Haitian leader's answer to food crisis doesn't satisfy critics

Opposition lawmakers have called for Prime Minister Jacques Edouard Alexis resignation in the wake of violent demonstrations over the rising price of food.

Holding a rusty machete in one hand and a dried palm frond in the other, Vilner Chery stood defiantly in front of his community's road blockade, a three-foot high barricade made of boulders, tree trunks, and car parts.

As part of the nationwide protest over rising food prices, Mr. Chery and his neighbors blocked Haiti's second-most important highway Monday, and have not budged since then.

"Our children are hungry and we can't feed them," he says. "We know we have a president in this country. So we're forced to get out on the street and cry for help to the people who have the capacity to do something for us. That's why we put up the barricades to block the cars. The president must do something about this."

After demonstrations turned violent and street clashes erupted between United Nations peacekeepers and protesters, Haitian President René Préval called for an end to the rioting that has killed at least five people.

On Wednesday, responding to demonstrators' demands for price relief on foodstuffs for the first time, Mr. Préval promised to subsidize the prices of Haitian-grown products, but refused to do the same for imported food.

But opposition lawmakers say he has done "too little, too late." On Thursday, 16 of Haiti's 27 senators signed a letter demanding the resignation of Prime Minister Jacques Edouard Alexis in the wake of the rioting that shut down the capital, Port-au-Prince, as thousands set up flaming barricades, threw rocks at the national palace, burned gas stations, and looted businesses.

"The proposals of the president, as good as they may be for the future of the country, do not solve the immediate problems of the population," stated the letter signed by the opposition.

Food prices are rising around the world, but perhaps nowhere have they had such a devastating impact than in Haiti, where around 80 percent of the population lives on less than $2 a day.

Since US troops whisked away former Frmer President Jean-Bertrand Aristide into exile during an armed rebellion in February 2004, the prices of rice and beans have nearly doubled, and in the past six months, basic goods have risen 30 percent, according to the Haitian Ministry of Commerce and Industry. In March, people began complaining of severe hunger.

Growing tensions exploded last week in the city of Okay, the third largest in Haiti.

Thousands of people from the slums took to the streets, while community leaders demanded the government roll back free-market policies and create community stores with subsidized prices. They also called on the government to fix a date for the removal of the UN peacekeeping mission.
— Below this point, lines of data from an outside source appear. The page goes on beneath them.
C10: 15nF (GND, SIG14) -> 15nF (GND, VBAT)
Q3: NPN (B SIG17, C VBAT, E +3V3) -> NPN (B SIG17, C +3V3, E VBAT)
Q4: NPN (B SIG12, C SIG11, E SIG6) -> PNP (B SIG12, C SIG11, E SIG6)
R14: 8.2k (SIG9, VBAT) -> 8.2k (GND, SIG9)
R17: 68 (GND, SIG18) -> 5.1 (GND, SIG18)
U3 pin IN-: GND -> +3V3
Since arriving in June 2004 following political unrest, the UN troops have been credited with rooting out armed groups from the slums of Port-au-Prince and helping impose a degree of political stability. But the peacekeepers have provoked deep resentment among Haitians, who say they prefer development to security and complain that the mission's $500 million budget is wasted on troops and tanks.

The prime minister and a leading senator accused the Okay protests of being financed by drug traffickers, only inflaming tensions. By Monday, the protests had spread like wildfire across the country.
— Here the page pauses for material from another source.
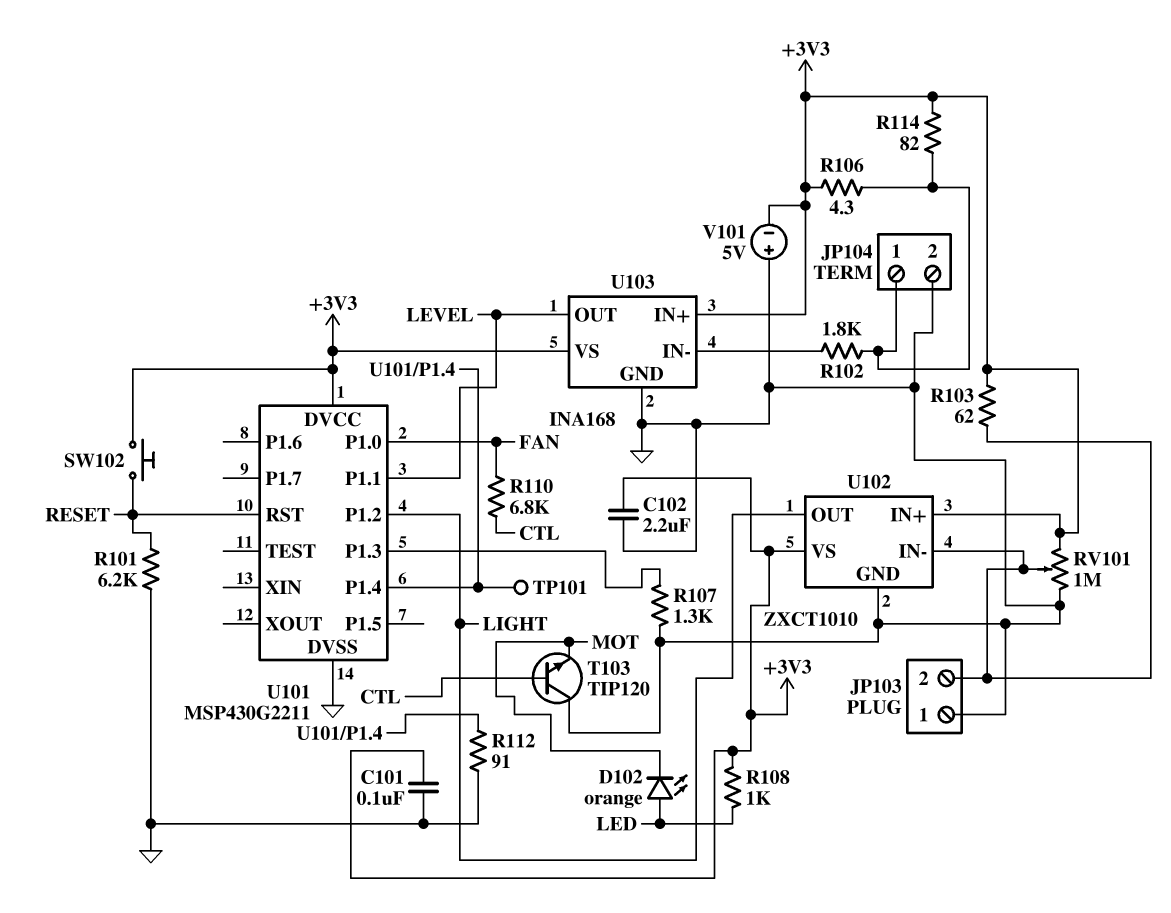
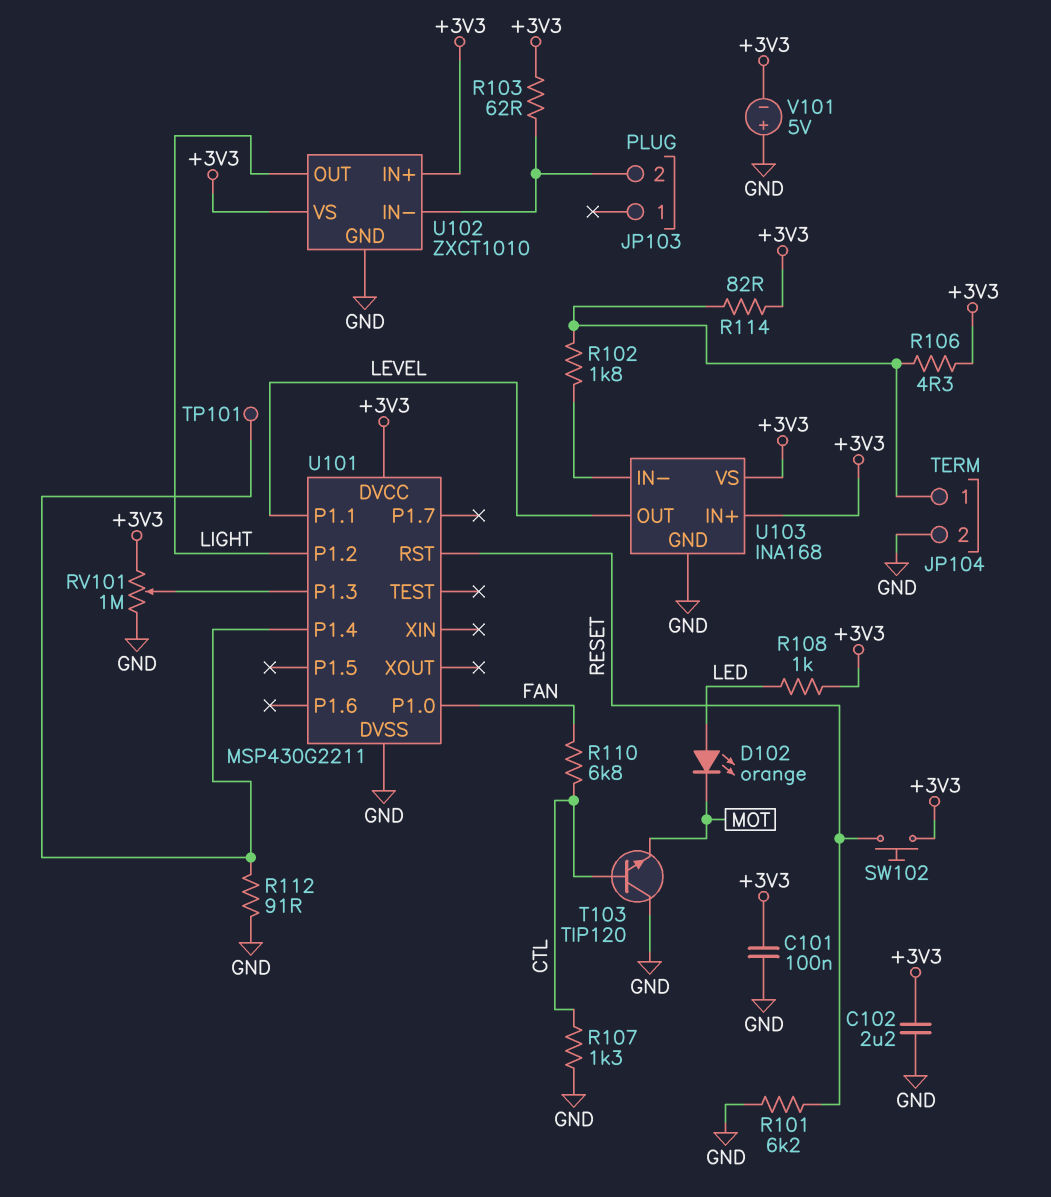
JP103 pin 1: GND -> none
R107: 1.3k (GND, U101/P1.3) -> 1.3k (CTL, GND)
RV101: 1M (+3V3, GND, wiper JP103/2) -> 1M (+3V3, GND, wiper U101/P1.3)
In the capital, the demonstrations seem to be less organized and more violent, often degenerating into rioting and looting. Many protesters are demanding the immediate removal of Prime Minister Jacques Edouard Alexis.

On Wednesday, Préval did not promise to make a change in his government, and his speech offered only long-term solutions, signaling the importance of national production in keeping food prices low.

"In 1987, when rice began being imported at a cheap price, many people applauded," said Préval. "But cheap imported rice destroyed [locally grown] rice. Today, imported rice has become expensive, and our national production is in ruins. That's why subsidizing imported food is not the answer."

After the ouster of dictator Jean-Claude Duvalier in 1986, a series of US-backed military juntas slashed tariffs and cheap imports from the United States and Dominican Republic flooded Haitian marketplaces. But plans designed in Washington to transform Haiti's economy, capitalizing on the country's cheap labor to turn the country into the "Taiwan of the Caribbean" never bore fruit.

Instead, 20 years later, Haiti has little industry besides a handful of assembly plants where the minimum wage is less than $2 a day, and the country's agricultural production is mainly subsistence.

Préval's call for launching national production may have struck right at the root of the problem, but with the Haitian masses still in open rebellion, it did not seem to be enough to calm the tensions.

"I thought Préval was going to talk about something that has importance for us today," says Louidi Saintilome, an unemployed protester standing in front of a flaming tire and a cloud of thick billowing black smoke. "Préval can't talk to us about agrarian reform anymore. The situation has degenerated too much."